C.M. Il y en a une que j’aime le plus particulièrement, car je l’ai crée pour ma femme. Elle s’appelle le Lily Valley. C’est un Saint Honoré à la violette. La pâtisserie c’est quelque chose de très féminin et sensuel. La majeure partie de ma clientèle sont des femmes, car elles restent très gourmandes. J’aime les choses élégantes et le concept de ma boutique c’était de faire une bijouterie à gâteaux. Je ne fais que des gâteaux individuels. Esthétiquement, c’est vraiment joli de voir un linéaire de petits gâteaux, tous très soignés. D’ailleurs, pour ma signature, je mets de la feuille d’argent un peu partout, car je trouve ça beaucoup plus contemporain que de la feuille d’or et des perles en argent.
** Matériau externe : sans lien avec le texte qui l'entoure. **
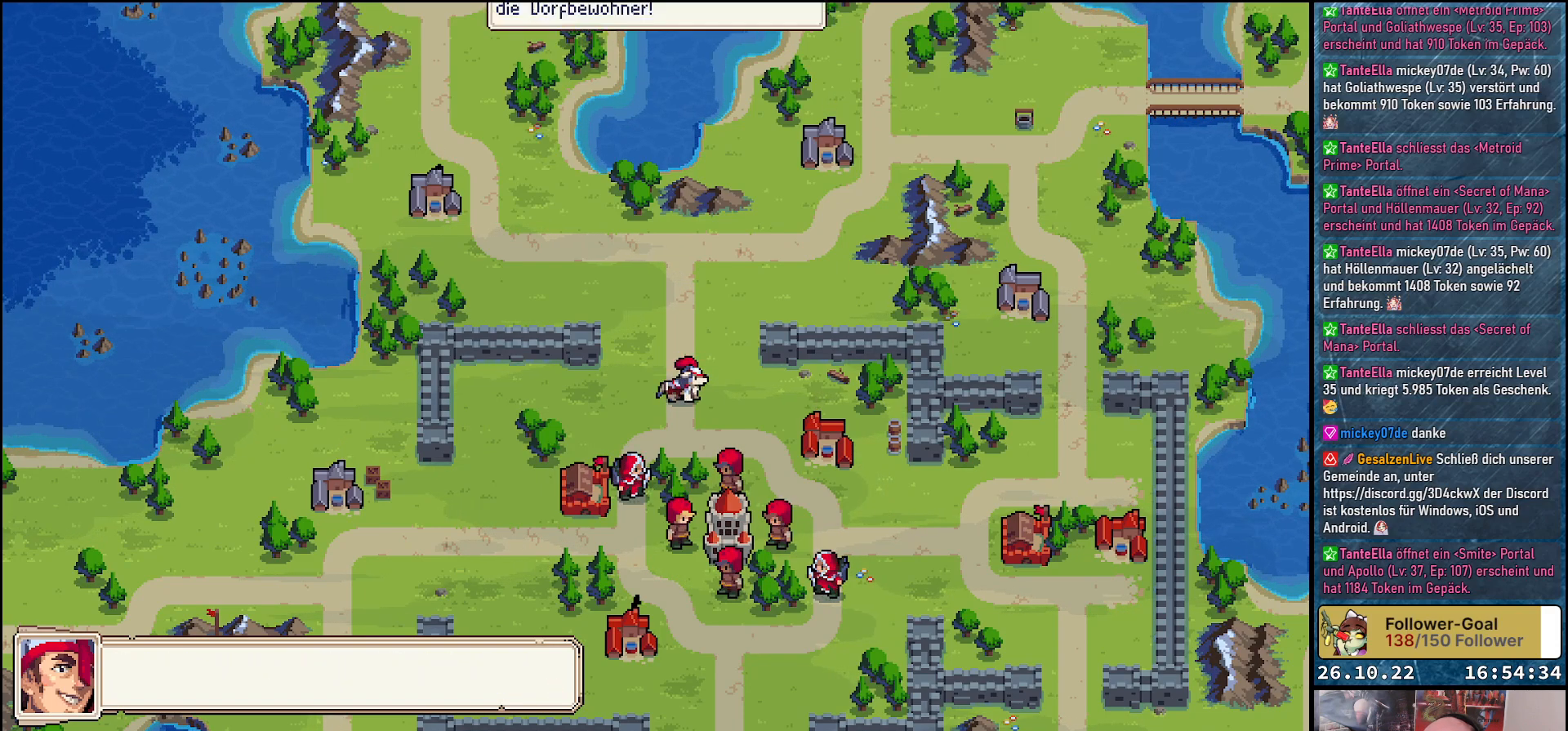
{"buttons": [], "events": []}
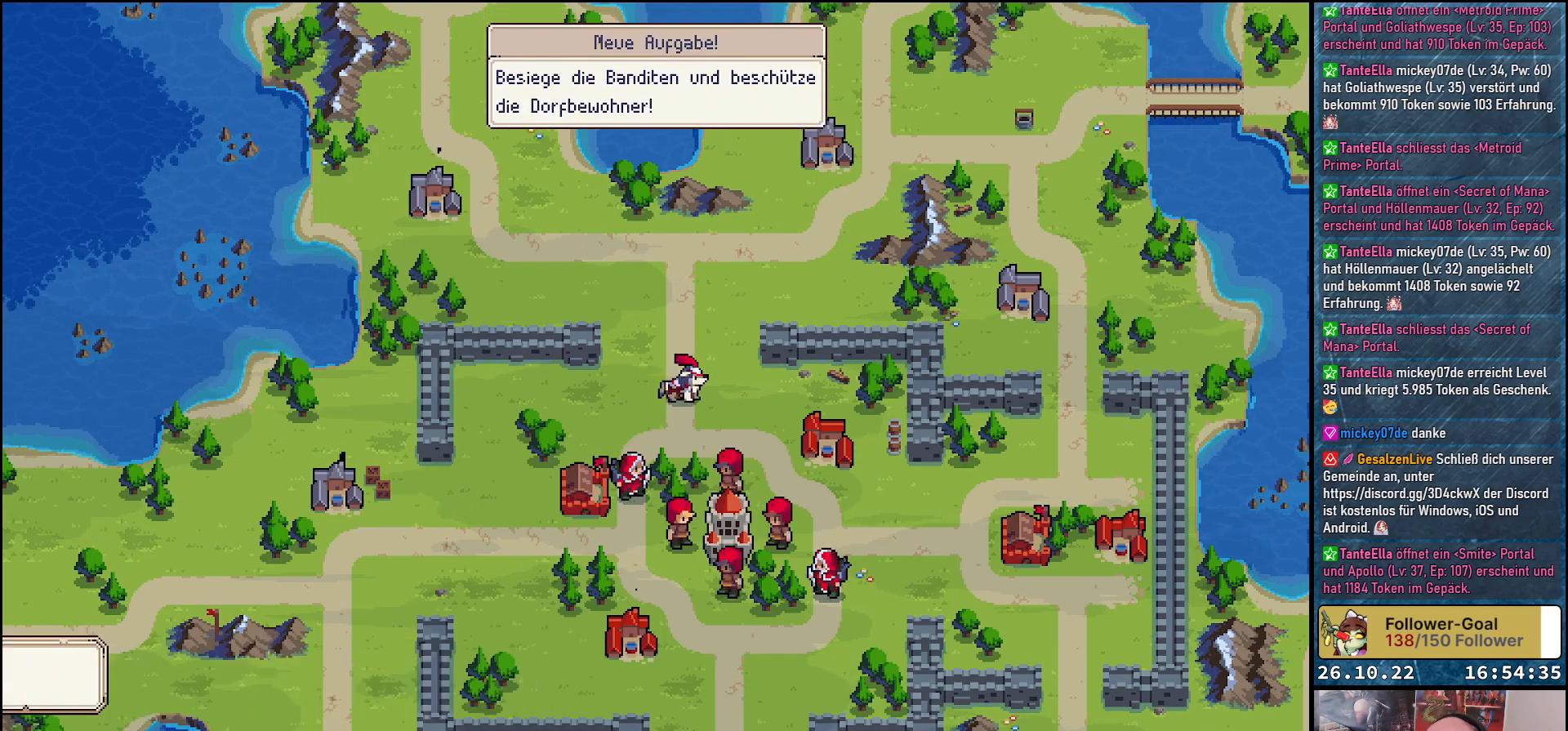
{"buttons": [], "events": []}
Ma femme a une boutique de fleurs qui s’appelle Lily Valley et par amour je lui ai créé un gâteau. Je fais également toute une sélection de confitures, à la base assez classiques mais aussi fruits et chocolat et fruits et fleurs. Toutes les confitures déclinées fruits et fleurs sont marquées Carl Marletti pour Lily Valley que je vends également dans sa boutique de fleurs. (ndlr : Lily Valley – 101, rue Monge – 75005 Paris. www.lilyvalley.fr)
Vos créations appellent à la gourmandise, êtes-vous également un grand gourmand ?
C.M. OUIII ! Je suis très très gourmand, mais aussi bien sucré que salé, parce que j’aime partager ces moments de gastronomie avec des amis et c’est aussi une occasion où l’on échange. Chacun donne son point de vue. Et puis voilà, ça m’évoque le partage, la convivialité, sans oublier le plaisir. C’est vraiment un bonheur et j’aime voyager et découvrir de nouvelles saveurs et faire partager ça à mes clients quand je reviens. On est un pays très riche en gastronomie et on a un savoir-faire qu’il faut défendre, donc c’est aussi mon rôle en tant qu’artisan et pâtissier, quand je pars à l’étranger de promouvoir le savoir-faire de la pâtisserie française. J’aime beaucoup l’Asie et particulièrement le Japon. Il y a ainsi certaines influences dans mes gâteaux et dans la décoration. J’aime les choses épurées, jusqu’aux finitions de mes pâtisseries. J’aime les choses simples, efficaces mais élégantes !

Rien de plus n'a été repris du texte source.